AIM OF THE TASK: In the records below, find the line with "de apoio aos clubes." and repeat exactly every line from it through the line with "Шаг 2. Сообщите". Pictures stay out.

EXTRACTED INFORMATION:
———

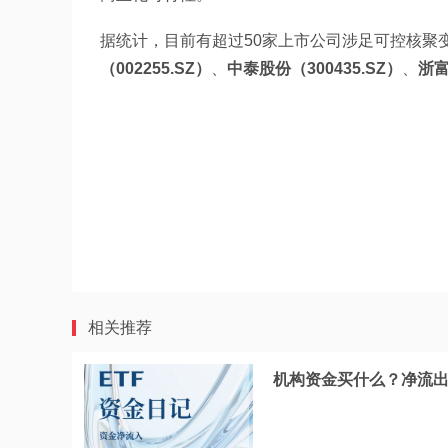
据统计，目前有超过50家上市公司涉足可控核聚变
（002255.SZ）
、
中泰股份（300435.SZ）
、
浙富
相关推荐
机构资金买什么？净流出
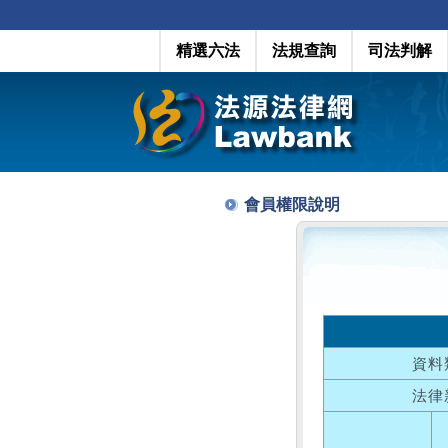
精選六法
法規查詢
司法判解
會員權限說明
資料
法律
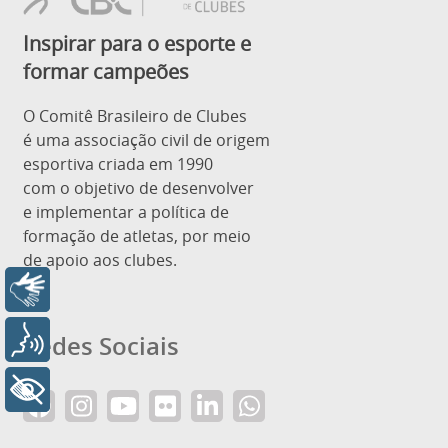
Inspirar para o esporte e
formar campeões
O Comitê Brasileiro de Clubes
é uma associação civil de origem
esportiva criada em 1990
com o objetivo de desenvolver
e implementar a política de
formação de atletas, por meio
de apoio aos clubes.
Libras
Redes Sociais
Voz
+ Acessibilidade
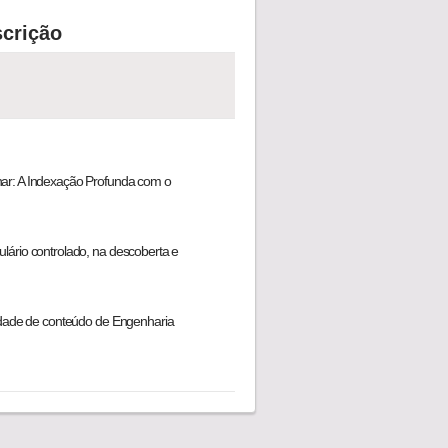
crição
ar: A Indexação Profunda com o
lário controlado, na descoberta e
lidade de conteúdo de Engenharia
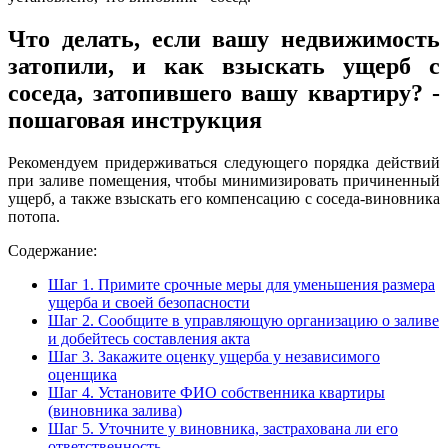
Что делать, если вашу недвижимость
затопили, и как взыскать ущерб с
соседа, затопившего вашу квартиру? -
пошаговая инструкция
Рекомендуем придерживаться следующего порядка действий
при заливе помещения, чтобы минимизировать причиненный
ущерб, а также взыскать его компенсацию с соседа-виновника
потопа.
Содержание:
Шаг 1. Примите срочные меры для уменьшения размера
ущерба и своей безопасности
Шаг 2. Сообщите в управляющую организацию о заливе
и добейтесь составления акта
Шаг 3. Закажите оценку ущерба у независимого
оценщика
Шаг 4. Установите ФИО собственника квартиры
(виновника залива)
Шаг 5. Уточните у виновника, застрахована ли его
ответственность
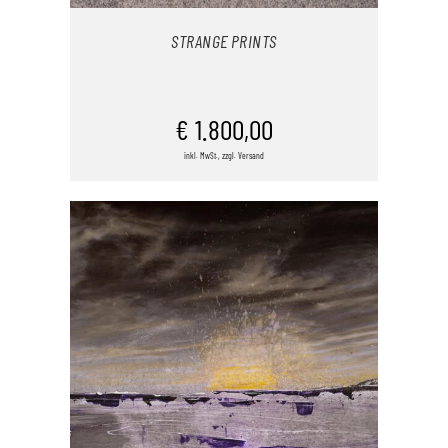
STRANGE PRINTS
IN DEN WARENKORB
€
1.800,00
inkl. MwSt., zzgl. Versand
/
DETAILS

———

RESPONSE:
de apoio aos clubes.
Libras
Redes Sociais
Voz
+ Acessibilidade
crição
ar: A Indexação Profunda com o
lário controlado, na descoberta e
lidade de conteúdo de Engenharia
Что делать, если вашу недвижимость
затопили, и как взыскать ущерб с
соседа, затопившего вашу квартиру? -
пошаговая инструкция
Рекомендуем придерживаться следующего порядка действий
при заливе помещения, чтобы минимизировать причиненный
ущерб, а также взыскать его компенсацию с соседа-виновника
потопа.
Содержание:
Шаг 1. Примите срочные меры для уменьшения размера
ущерба и своей безопасности
Шаг 2. Сообщите в управляющую организацию о заливе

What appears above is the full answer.